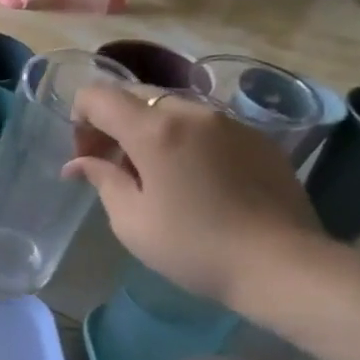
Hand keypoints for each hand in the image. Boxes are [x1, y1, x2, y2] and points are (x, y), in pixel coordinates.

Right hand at [62, 84, 332, 308]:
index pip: (98, 97)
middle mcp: (192, 112)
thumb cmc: (192, 246)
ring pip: (171, 109)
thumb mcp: (131, 220)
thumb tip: (78, 164)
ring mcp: (229, 121)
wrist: (280, 264)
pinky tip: (191, 181)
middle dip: (112, 124)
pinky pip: (204, 125)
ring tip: (152, 177)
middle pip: (135, 96)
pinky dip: (182, 140)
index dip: (79, 120)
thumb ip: (102, 180)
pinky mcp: (255, 137)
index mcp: (155, 130)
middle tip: (112, 167)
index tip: (85, 157)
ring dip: (148, 132)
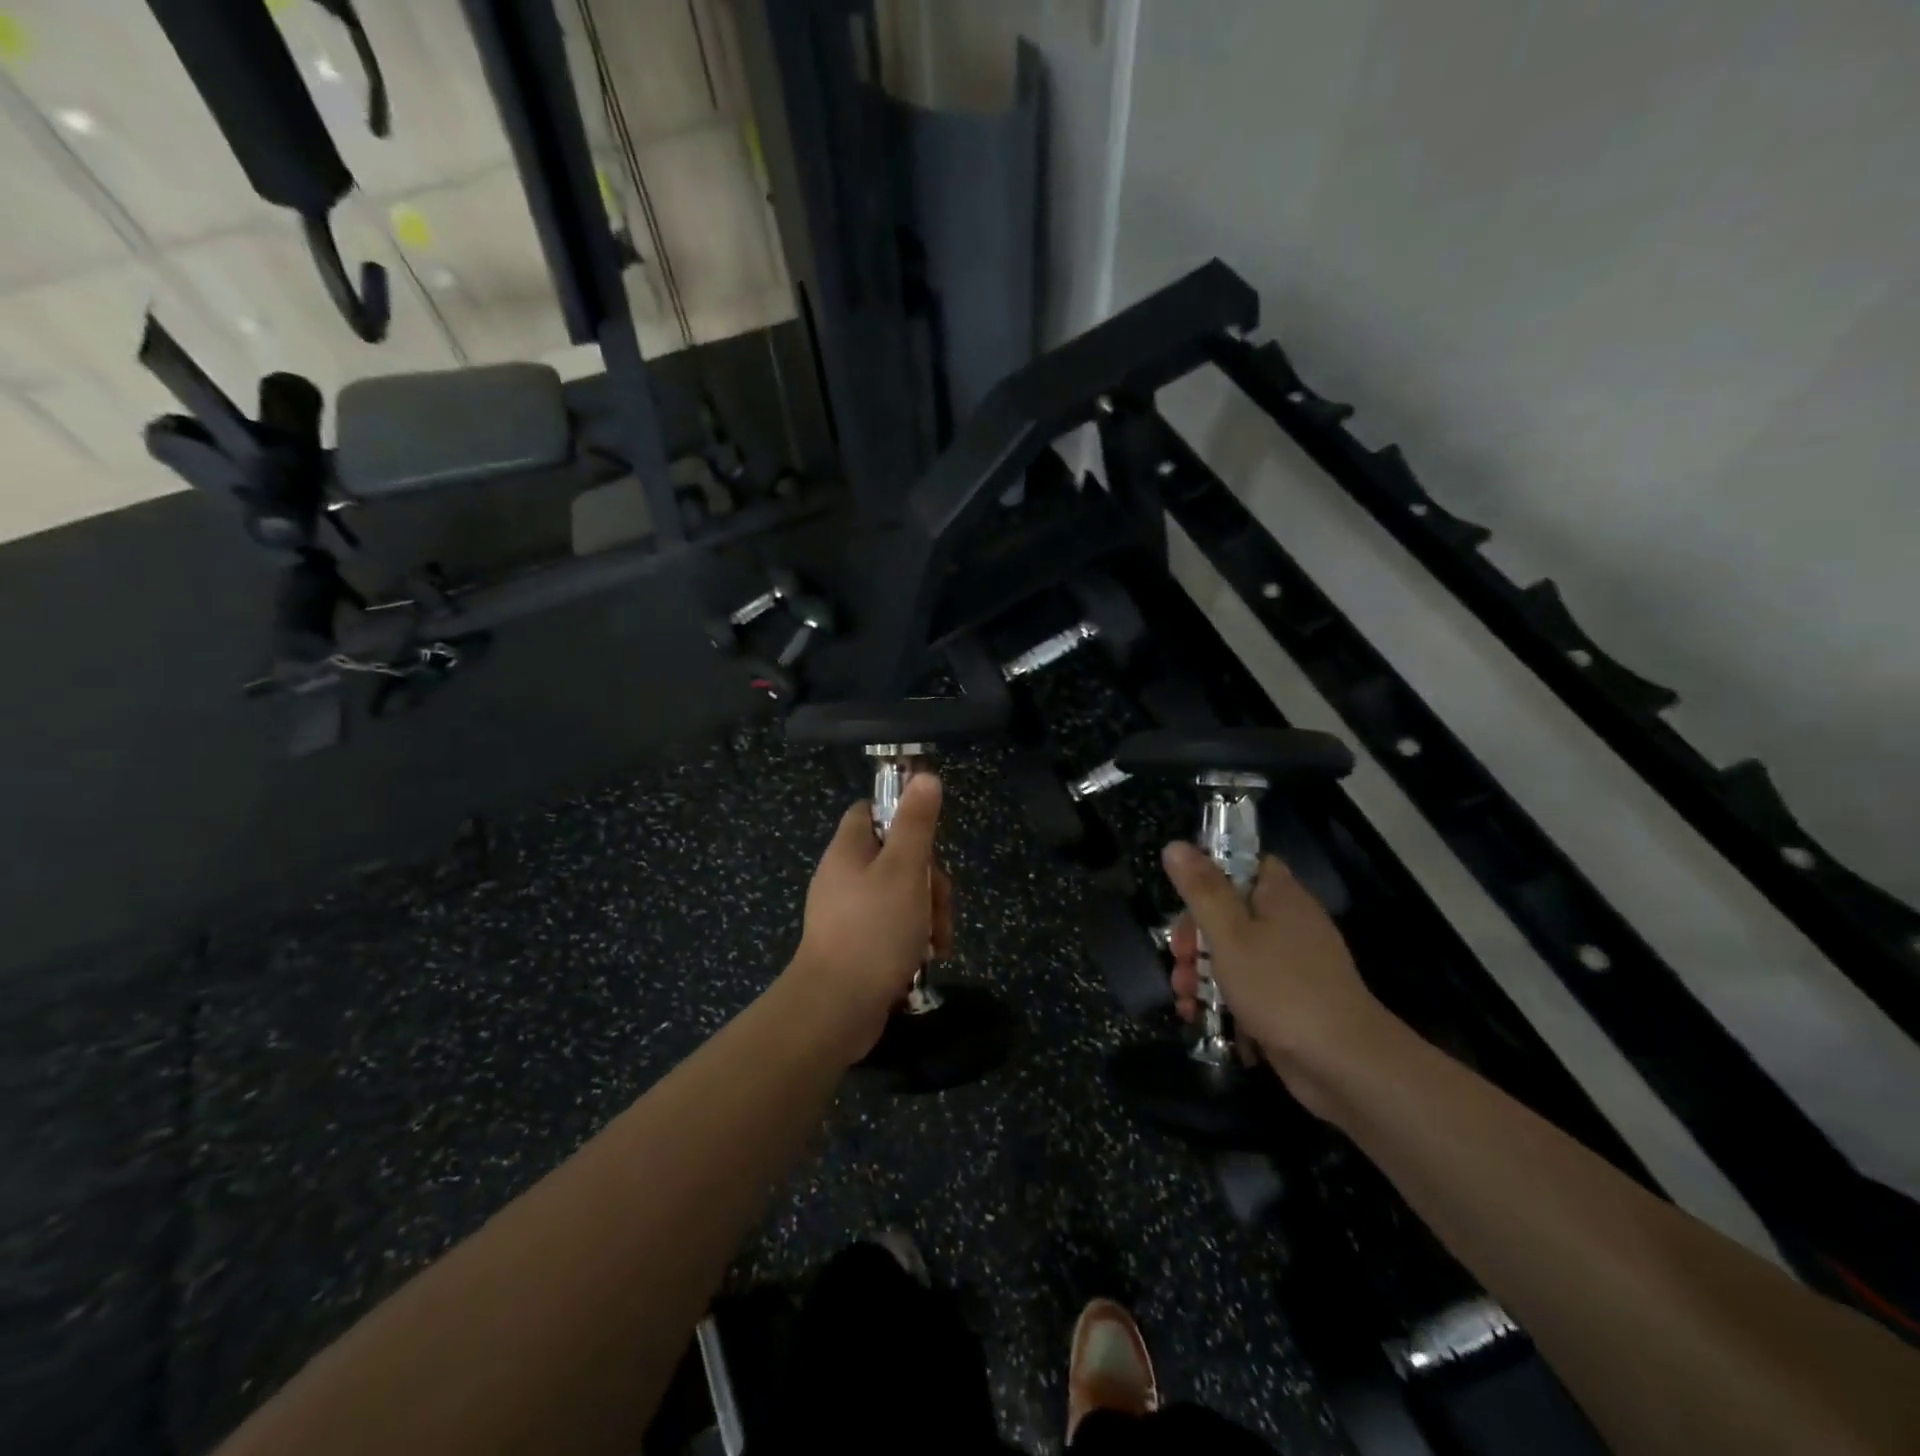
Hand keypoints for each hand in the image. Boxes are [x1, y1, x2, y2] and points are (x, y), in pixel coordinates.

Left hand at [790, 774, 952, 1058]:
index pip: (872, 811)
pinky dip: (913, 939)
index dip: (903, 817)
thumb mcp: (904, 870)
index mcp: (848, 850)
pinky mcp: (857, 945)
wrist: (836, 1009)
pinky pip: (892, 927)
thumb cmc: (874, 930)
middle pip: (896, 857)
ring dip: (928, 914)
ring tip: (937, 943)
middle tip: (938, 906)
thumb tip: (924, 776)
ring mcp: (849, 913)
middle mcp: (844, 876)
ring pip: (901, 895)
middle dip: (929, 881)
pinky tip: (926, 959)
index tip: (929, 840)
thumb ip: (916, 823)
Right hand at [1162, 841, 1394, 1114]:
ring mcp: (1291, 965)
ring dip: (1200, 972)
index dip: (1210, 874)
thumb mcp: (1230, 935)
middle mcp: (1288, 924)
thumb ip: (1201, 890)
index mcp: (1280, 896)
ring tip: (1182, 995)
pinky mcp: (1288, 1002)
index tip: (1183, 897)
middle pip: (1231, 913)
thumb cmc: (1281, 987)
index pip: (1245, 864)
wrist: (1343, 1064)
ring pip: (1234, 954)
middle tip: (1177, 957)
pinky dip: (1222, 999)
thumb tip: (1175, 845)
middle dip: (1194, 936)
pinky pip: (1247, 988)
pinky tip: (1198, 1017)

═══

** WHAT YOU NEED TO DO **
Output the data above exactly. Drop every picture.

** FINISHED TASK **
Hand keypoints for each hand in the image. Boxes are [x1, y1, x2, y2] and points are (x, y), in pixel coordinates.

Right hand at [62, 84, 332, 308]:
index pip: (98, 97)
middle mcp: (192, 112)
thumb cmc: (192, 246)
ring pip: (171, 109)
thumb mcp: (131, 220)
thumb tip: (78, 164)
ring mcp: (229, 121)
wrist: (280, 264)
pinky tip: (191, 181)
middle dip: (112, 124)
pinky pip: (204, 125)
ring tip: (152, 177)
middle pip: (135, 96)
pinky dip: (182, 140)
index dip: (79, 120)
thumb ip: (102, 180)
pinky mcp: (255, 137)
index mcp: (155, 130)
middle tip: (112, 167)
index tip: (85, 157)
ring dip: (148, 132)
Hand keypoints for each hand in the image. Boxes are [x1, y1, x2, y2] and points are (x, y), in pixel coordinates.

Left hand at [790, 774, 952, 1058]:
index pip: (872, 811)
pinky dip: (913, 939)
index dip: (903, 817)
thumb mcp: (904, 870)
index mcp: (848, 850)
pinky mcp: (857, 945)
wrist: (836, 1009)
pinky pip: (892, 927)
thumb cmc: (874, 930)
middle pip: (896, 857)
ring dip: (928, 914)
ring tip: (937, 943)
middle tip: (938, 906)
thumb tip: (924, 776)
ring mcp: (849, 913)
middle mcp: (844, 876)
ring pip: (901, 895)
middle dip: (929, 881)
pinky tip: (926, 959)
index tip: (929, 840)
thumb ip: (916, 823)
Right hand at [1162, 841, 1394, 1114]:
ring mcp: (1291, 965)
ring dip: (1200, 972)
index dip: (1210, 874)
thumb mcp: (1230, 935)
middle mcp: (1288, 924)
thumb ip: (1201, 890)
index mcp: (1280, 896)
ring tip: (1182, 995)
pinky mcp: (1288, 1002)
index tip: (1183, 897)
middle pip: (1231, 913)
thumb cmc: (1281, 987)
index pip: (1245, 864)
wrist: (1343, 1064)
ring pip: (1234, 954)
middle tip: (1177, 957)
pinky dip: (1222, 999)
thumb tip: (1175, 845)
middle dip: (1194, 936)
pinky pip: (1247, 988)
pinky tip: (1198, 1017)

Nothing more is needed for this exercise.